国連児童基金(UNICEF)は、12月1日の世界エイズデーにあわせ、「子どもとエイズ:第6次報告書2013年」を発表した。このなかで、10~19歳のエイズ関連死は、2008年の7万1000人から2012年は11万人へと1.5倍以上も増えていることを強調し、10代の子どもたちに対するHIVの取り組みが急務だ、と警鐘を鳴らした。

世界では2012年時点で210万人の10代の子どもがHIVに感染している。報告書によれば、低中所得国で暮らすHIV感染者で治療を必要とする人のうち、実際に治療を受けたのは64%。だが子どもに限ると、この割合はわずか34%だった。

UNICEFのアンソニー・レーク事務局長は「“効果の高い取り組み”を拡大すれば、2020年までに、10代の子どもたちのHIV新規感染を半減することは可能」と指摘する。

効果の高い取り組みとは、コンドームの使用、抗レトロウイルス(ARV)薬を使った治療、母子感染の予防、任意での医学的な男性割礼、適切な行動を促す広報活動などだ。

10代のエイズ関連死が増加する一方で、HIVの母子感染予防は大きな進展を遂げた。乳児のHIV新規感染数は、2005年の54万人から2012年は26万人へと半減した。

この成果を呼び込んだひとつが、「オプションB+」と呼ばれる簡素な投薬法だ。ARV治療では通常、1日最大6錠を服用しなければならない。ところがオプションB+は、1日1錠の薬を生涯にわたって服用し続ける。

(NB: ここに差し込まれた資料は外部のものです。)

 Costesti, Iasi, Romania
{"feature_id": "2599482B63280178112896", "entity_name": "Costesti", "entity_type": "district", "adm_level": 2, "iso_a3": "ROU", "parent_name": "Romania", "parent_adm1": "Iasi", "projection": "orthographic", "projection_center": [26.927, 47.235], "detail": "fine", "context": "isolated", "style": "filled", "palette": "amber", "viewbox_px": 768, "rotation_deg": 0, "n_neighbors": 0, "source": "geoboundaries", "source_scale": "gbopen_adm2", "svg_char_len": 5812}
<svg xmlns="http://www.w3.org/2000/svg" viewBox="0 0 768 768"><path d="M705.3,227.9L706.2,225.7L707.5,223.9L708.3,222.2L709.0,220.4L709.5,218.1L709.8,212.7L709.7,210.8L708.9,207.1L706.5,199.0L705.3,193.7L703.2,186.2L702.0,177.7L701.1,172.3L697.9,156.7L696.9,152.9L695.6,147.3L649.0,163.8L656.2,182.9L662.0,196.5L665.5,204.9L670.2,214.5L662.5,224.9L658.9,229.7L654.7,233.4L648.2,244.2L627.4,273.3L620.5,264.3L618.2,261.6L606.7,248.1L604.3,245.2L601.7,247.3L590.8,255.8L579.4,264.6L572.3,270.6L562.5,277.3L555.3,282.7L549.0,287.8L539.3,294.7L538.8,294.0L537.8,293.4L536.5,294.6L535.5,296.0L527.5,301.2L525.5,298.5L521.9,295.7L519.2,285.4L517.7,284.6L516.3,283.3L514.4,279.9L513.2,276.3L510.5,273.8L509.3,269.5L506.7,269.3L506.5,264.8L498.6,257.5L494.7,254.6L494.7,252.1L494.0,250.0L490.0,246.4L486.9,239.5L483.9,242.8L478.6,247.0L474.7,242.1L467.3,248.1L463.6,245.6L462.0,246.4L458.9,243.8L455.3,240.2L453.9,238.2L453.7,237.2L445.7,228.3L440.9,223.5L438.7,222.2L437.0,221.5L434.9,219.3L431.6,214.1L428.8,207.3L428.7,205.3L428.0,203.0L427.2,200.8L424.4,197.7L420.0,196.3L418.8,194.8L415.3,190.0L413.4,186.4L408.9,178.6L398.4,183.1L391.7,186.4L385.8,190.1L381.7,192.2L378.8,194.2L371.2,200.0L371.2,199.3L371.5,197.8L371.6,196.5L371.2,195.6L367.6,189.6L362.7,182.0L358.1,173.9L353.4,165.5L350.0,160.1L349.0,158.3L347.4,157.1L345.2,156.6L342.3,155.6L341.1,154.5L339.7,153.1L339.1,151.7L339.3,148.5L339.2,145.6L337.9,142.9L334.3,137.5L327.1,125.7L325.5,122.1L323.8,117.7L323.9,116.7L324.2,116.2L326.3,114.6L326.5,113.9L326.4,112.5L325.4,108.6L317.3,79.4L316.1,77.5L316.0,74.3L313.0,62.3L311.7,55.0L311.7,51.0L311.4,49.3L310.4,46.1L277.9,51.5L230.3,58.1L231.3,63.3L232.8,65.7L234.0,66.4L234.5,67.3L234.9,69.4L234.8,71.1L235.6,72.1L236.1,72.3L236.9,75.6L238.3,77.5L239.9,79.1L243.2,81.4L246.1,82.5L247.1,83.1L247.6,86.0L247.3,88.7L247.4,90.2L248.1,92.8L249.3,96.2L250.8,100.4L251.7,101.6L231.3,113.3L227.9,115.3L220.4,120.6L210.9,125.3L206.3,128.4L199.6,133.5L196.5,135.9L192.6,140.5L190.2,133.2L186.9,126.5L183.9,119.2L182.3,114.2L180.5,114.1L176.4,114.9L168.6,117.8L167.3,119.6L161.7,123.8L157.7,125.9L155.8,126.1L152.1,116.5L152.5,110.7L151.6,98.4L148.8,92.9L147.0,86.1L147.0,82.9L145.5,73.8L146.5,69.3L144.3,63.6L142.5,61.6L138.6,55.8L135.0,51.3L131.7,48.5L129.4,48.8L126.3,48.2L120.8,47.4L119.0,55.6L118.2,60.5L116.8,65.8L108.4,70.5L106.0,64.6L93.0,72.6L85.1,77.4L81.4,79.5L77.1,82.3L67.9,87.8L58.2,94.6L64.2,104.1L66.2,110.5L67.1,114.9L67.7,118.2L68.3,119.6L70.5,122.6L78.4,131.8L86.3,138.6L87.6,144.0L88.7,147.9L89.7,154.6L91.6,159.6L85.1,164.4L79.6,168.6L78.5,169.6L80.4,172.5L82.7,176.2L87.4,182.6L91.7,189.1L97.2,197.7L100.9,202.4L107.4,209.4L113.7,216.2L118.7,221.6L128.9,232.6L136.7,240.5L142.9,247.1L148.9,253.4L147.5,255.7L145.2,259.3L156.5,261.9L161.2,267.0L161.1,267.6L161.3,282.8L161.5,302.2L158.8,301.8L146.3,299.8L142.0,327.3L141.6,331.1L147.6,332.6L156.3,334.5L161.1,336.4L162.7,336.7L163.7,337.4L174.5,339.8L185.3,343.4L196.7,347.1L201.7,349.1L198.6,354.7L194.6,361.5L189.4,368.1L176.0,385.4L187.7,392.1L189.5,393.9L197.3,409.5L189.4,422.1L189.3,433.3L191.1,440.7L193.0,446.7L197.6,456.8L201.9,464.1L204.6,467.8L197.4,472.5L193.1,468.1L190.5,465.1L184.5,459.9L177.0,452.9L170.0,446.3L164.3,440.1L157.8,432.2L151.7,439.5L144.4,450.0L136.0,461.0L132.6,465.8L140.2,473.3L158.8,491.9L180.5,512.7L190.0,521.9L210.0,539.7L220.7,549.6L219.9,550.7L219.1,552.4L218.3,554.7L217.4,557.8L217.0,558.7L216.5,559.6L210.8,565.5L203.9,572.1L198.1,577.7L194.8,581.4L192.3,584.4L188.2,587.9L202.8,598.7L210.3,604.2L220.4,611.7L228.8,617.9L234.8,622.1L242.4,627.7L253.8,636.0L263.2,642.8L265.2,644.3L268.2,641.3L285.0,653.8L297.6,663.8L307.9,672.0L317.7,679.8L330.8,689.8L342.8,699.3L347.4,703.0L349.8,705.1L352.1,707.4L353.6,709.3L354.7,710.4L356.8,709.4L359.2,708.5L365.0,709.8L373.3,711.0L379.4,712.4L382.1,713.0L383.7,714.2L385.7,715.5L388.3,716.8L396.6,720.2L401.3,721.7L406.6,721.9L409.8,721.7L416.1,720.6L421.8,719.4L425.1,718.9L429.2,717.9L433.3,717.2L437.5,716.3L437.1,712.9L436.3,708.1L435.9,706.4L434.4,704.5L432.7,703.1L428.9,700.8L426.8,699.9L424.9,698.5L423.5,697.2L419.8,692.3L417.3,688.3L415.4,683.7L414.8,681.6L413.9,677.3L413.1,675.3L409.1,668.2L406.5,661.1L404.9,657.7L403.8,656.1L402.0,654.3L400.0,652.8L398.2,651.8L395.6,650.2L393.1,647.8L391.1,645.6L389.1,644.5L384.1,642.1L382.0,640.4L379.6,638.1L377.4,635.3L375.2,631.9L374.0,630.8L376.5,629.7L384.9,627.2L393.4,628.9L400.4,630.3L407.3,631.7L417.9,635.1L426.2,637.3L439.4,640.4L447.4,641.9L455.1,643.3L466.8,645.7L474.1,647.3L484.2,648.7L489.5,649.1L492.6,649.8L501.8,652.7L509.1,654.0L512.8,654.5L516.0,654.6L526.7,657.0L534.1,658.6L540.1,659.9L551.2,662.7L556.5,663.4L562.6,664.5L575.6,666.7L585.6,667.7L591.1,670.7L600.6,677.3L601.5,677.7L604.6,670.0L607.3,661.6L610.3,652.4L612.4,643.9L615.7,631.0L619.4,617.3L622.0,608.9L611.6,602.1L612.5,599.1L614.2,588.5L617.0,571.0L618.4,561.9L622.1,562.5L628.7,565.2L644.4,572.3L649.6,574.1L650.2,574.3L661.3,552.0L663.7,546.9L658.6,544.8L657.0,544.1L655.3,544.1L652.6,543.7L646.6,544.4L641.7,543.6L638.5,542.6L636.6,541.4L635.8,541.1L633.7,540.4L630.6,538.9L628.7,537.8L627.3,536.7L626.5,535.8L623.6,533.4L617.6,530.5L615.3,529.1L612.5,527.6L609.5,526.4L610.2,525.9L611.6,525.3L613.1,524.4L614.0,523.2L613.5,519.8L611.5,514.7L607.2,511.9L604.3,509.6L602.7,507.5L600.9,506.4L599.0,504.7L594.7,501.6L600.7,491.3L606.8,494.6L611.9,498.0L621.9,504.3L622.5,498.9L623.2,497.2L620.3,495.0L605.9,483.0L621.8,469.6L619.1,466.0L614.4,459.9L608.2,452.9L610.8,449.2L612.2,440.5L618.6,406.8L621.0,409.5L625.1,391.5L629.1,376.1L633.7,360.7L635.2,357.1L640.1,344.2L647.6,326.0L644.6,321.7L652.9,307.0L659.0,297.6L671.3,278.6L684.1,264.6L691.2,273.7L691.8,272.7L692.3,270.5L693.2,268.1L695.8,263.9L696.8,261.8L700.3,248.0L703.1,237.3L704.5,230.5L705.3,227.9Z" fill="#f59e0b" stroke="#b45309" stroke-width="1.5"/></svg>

このやり方だと、HIVに感染した女性は、妊娠中や分娩時、母乳育児中でも効果的に治療を続けられるという。

オプションB+が導入されたのは、2011年にマラウイでだ。その後、急速に広がり、2013年6月までに、2015年までに子どものHIV新規感染の根絶を目指し、国連が立ち上げたキャンペーン「グローバルプラン」に参加する22カ国のうち13カ国で採用されるようになった。13年8月からはコンゴ民主共和国でもスタートしている。

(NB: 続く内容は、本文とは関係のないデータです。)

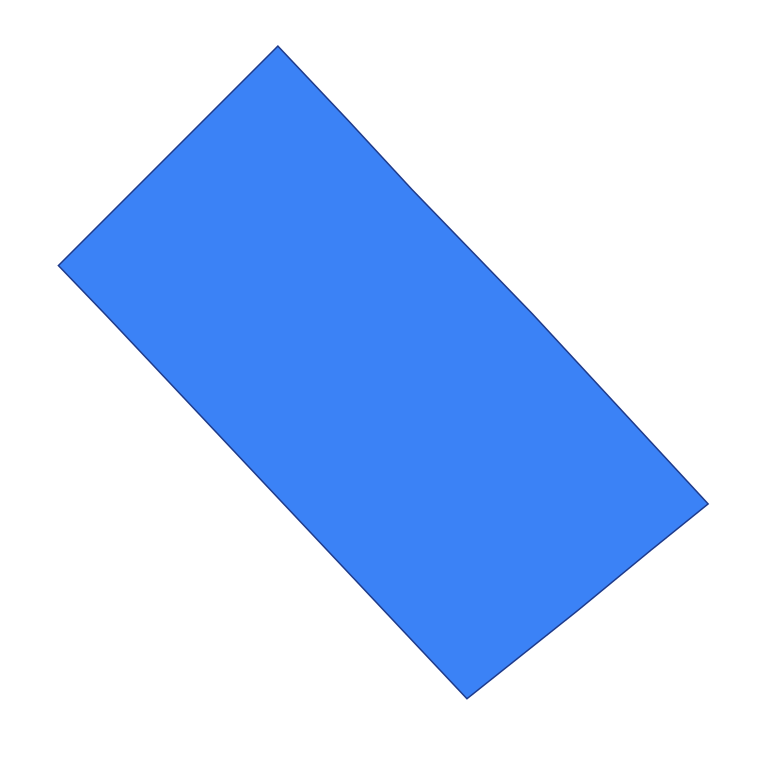 Franklin, Alabama, United States of America (Mercator projection), rotated 225°
{"feature_id": "52423323B7214659914962", "entity_name": "Franklin", "entity_type": "district", "adm_level": 2, "iso_a3": "USA", "parent_name": "United States of America", "parent_adm1": "Alabama", "projection": "mercator", "projection_center": [-87.887, 34.443], "detail": "fine", "context": "isolated", "style": "filled", "palette": "blue", "viewbox_px": 768, "rotation_deg": 225, "n_neighbors": 0, "source": "geoboundaries", "source_scale": "gbopen_adm2", "svg_char_len": 322}
<svg xmlns="http://www.w3.org/2000/svg" viewBox="0 0 768 768"><g transform="rotate(225 384 384)"><path d="M86.9,360.4L77.8,455.1L77.5,457.7L70.0,528.4L328.2,538.5L501.8,541.3L595.6,545.0L698.0,547.9L698.0,237.5L628.7,236.1L592.4,235.0L102.8,220.1L86.9,360.4Z" fill="#3b82f6" stroke="#1e3a8a" stroke-width="1.5"/></g></svg>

こうした取り組みが奏功し、サブサハラ(サハラ砂漠以南)アフリカ諸国のHIV感染率は大きく下がった。2009年と2012年を比較した乳児へのHIV感染状況は、ガーナで76%減少したのを筆頭に、ナミビア58%、ジンバブエ55%、マラウイとボツワナ52%、ザンビアとエチオピア50%とそれぞれ減っている。

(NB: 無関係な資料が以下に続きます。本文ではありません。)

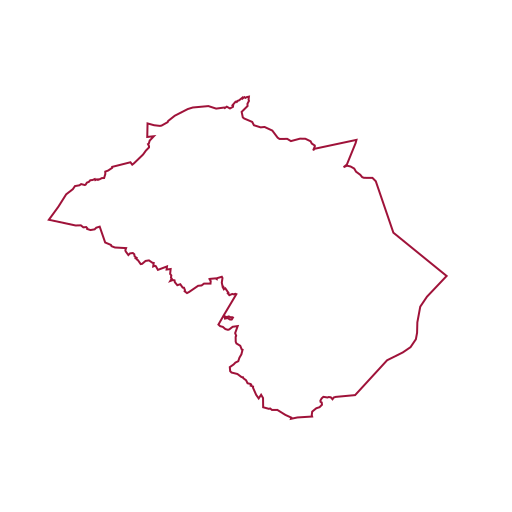 outline of Athlone Lea-5, Westmeath, Ireland, rotated 145°
{"feature_id": "5873133B82984950591493", "entity_name": "Athlone Lea-5", "entity_type": "district", "adm_level": 2, "iso_a3": "IRL", "parent_name": "Ireland", "parent_adm1": "Westmeath", "projection": "natural_earth1", "projection_center": [-7.834, 53.445], "detail": "fine", "context": "isolated", "style": "outline", "palette": "rose", "viewbox_px": 512, "rotation_deg": 145, "n_neighbors": 0, "source": "geoboundaries", "source_scale": "gbopen_adm2", "svg_char_len": 3459}
<svg xmlns="http://www.w3.org/2000/svg" viewBox="0 0 512 512"><g transform="rotate(145 256 256)"><path d="M404.9,404.5L386.3,384.5L381.9,381.6L381.0,378.5L378.5,377.1L378.3,375.6L378.8,375.0L376.7,372.2L372.9,370.4L370.6,370.8L367.2,369.7L371.8,353.6L368.5,348.3L368.7,346.9L366.7,343.9L357.9,337.0L359.7,335.7L360.1,334.5L360.0,330.0L357.7,330.4L355.2,329.1L354.7,327.3L355.6,325.4L355.2,323.9L355.8,323.4L354.9,322.8L355.7,321.8L355.1,320.3L355.1,315.5L353.8,314.9L349.3,315.3L346.2,313.8L344.7,309.8L343.8,309.0L346.2,306.4L344.4,305.9L343.9,305.1L344.3,300.9L334.9,298.5L337.0,296.2L333.4,294.3L336.6,290.6L336.5,288.7L338.1,287.0L338.0,285.8L340.5,284.7L337.9,284.0L336.7,282.8L337.5,281.1L337.2,277.2L334.2,276.3L334.2,272.2L333.2,271.3L333.8,268.7L334.7,268.1L333.8,265.2L331.4,264.9L320.5,264.8L317.5,263.1L314.4,263.2L309.1,259.5L307.5,261.4L307.3,263.8L306.9,263.7L302.0,260.9L301.4,259.5L300.7,260.2L295.9,258.6L296.1,257.2L299.3,253.8L300.6,250.8L300.4,249.9L301.1,249.7L301.4,247.2L299.8,247.5L299.7,247.2L299.7,241.6L300.5,241.6L300.3,239.2L297.2,238.5L296.3,237.4L294.6,236.9L294.0,236.0L316.9,225.7L315.1,222.8L312.9,222.1L312.1,220.5L310.6,219.5L310.2,218.8L311.9,218.0L312.4,217.9L313.7,218.8L314.9,221.5L317.3,222.5L316.7,223.8L317.3,225.5L326.1,221.4L325.6,219.1L323.8,216.9L323.0,213.7L321.3,211.6L320.0,211.2L315.7,211.4L311.2,209.1L317.3,204.8L318.0,202.0L319.1,201.4L321.8,197.4L322.2,195.6L320.4,191.5L321.3,187.6L320.8,186.9L324.4,183.8L327.9,182.2L330.9,180.0L334.0,180.5L336.5,180.0L341.2,180.0L343.2,176.5L342.9,174.6L338.9,170.0L337.3,165.1L336.2,164.1L336.5,163.2L335.4,159.9L335.9,156.6L333.8,154.2L333.7,153.4L334.7,152.8L333.3,150.7L334.0,149.8L335.5,142.2L335.5,137.8L331.4,139.4L331.7,135.6L336.9,128.0L333.1,123.4L331.9,123.0L331.2,120.7L326.8,117.7L323.1,109.0L319.8,103.4L320.8,102.6L314.7,100.0L302.1,92.3L301.6,93.7L299.2,96.3L293.9,96.7L290.7,95.7L287.3,96.3L286.2,98.3L286.8,99.5L286.2,100.6L283.9,101.7L281.6,102.0L278.6,99.1L277.4,98.8L275.8,97.4L275.5,94.8L273.5,95.5L271.6,94.9L254.6,85.2L208.4,95.4L191.0,92.8L181.7,92.7L172.8,96.1L168.1,100.7L161.9,109.1L150.5,120.3L139.3,124.6L111.3,130.3L130.1,196.3L115.0,248.5L115.8,253.2L122.7,258.1L123.8,259.7L124.0,262.7L125.7,267.7L125.4,271.3L127.2,275.1L129.7,277.8L133.3,278.5L129.1,278.8L109.6,291.4L107.1,293.5L146.7,310.3L148.6,309.7L144.9,312.1L144.5,312.8L145.8,316.1L145.5,318.7L148.3,323.7L152.7,326.9L161.5,330.1L163.2,334.0L169.6,338.4L170.4,340.5L170.7,349.4L175.0,356.8L178.4,358.7L182.7,364.3L182.2,368.0L186.8,375.4L187.3,377.1L185.1,382.3L176.9,383.7L175.7,385.6L172.8,387.1L172.3,388.5L170.4,390.6L172.6,391.5L174.0,391.6L174.4,392.8L176.6,392.7L176.3,393.5L180.7,393.2L181.9,393.6L183.4,393.2L183.6,393.9L184.3,394.1L188.7,393.0L188.4,392.4L189.3,391.4L192.7,391.8L194.3,395.1L196.7,395.1L196.8,395.8L204.1,399.6L209.0,406.1L222.6,413.9L227.6,415.5L242.1,417.5L250.5,417.0L251.6,416.3L258.6,417.0L260.1,417.7L264.5,421.6L268.8,426.8L276.8,415.9L271.0,412.7L276.9,411.5L279.3,409.6L280.3,409.6L280.6,407.4L281.4,406.3L285.7,405.5L290.3,403.9L302.9,401.9L305.0,401.8L305.1,404.8L322.7,411.5L323.3,410.7L328.1,410.8L331.1,411.6L332.4,409.6L335.7,407.0L337.5,408.2L340.4,408.6L341.4,409.4L341.9,409.1L342.7,410.2L344.1,410.4L343.9,411.5L346.3,412.0L348.3,413.1L350.4,412.6L352.5,413.1L354.5,412.2L355.5,412.3L358.0,415.2L360.1,415.2L364.2,417.1L367.7,415.8L376.1,415.4L389.7,409.7L404.9,404.5Z" fill="none" stroke="#9f1239" stroke-width="2"/></g></svg>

報告書はまた、「エイズのない世代」は現実のものになりつつある、との見方を示す。イノベーション(技術革新)と新たな取り組みが試されることで、エイズ治療はより効果的に、効率的に、そしてより利用しやすくなった。ザンビアやマラウイでは、携帯電話に子どものHIV検査結果が届くようになった。これは早期治療を可能にする。

レーク事務局長は「エイズのない世代を実現させるために、世界はすでにその術をもっている」と期待を寄せる。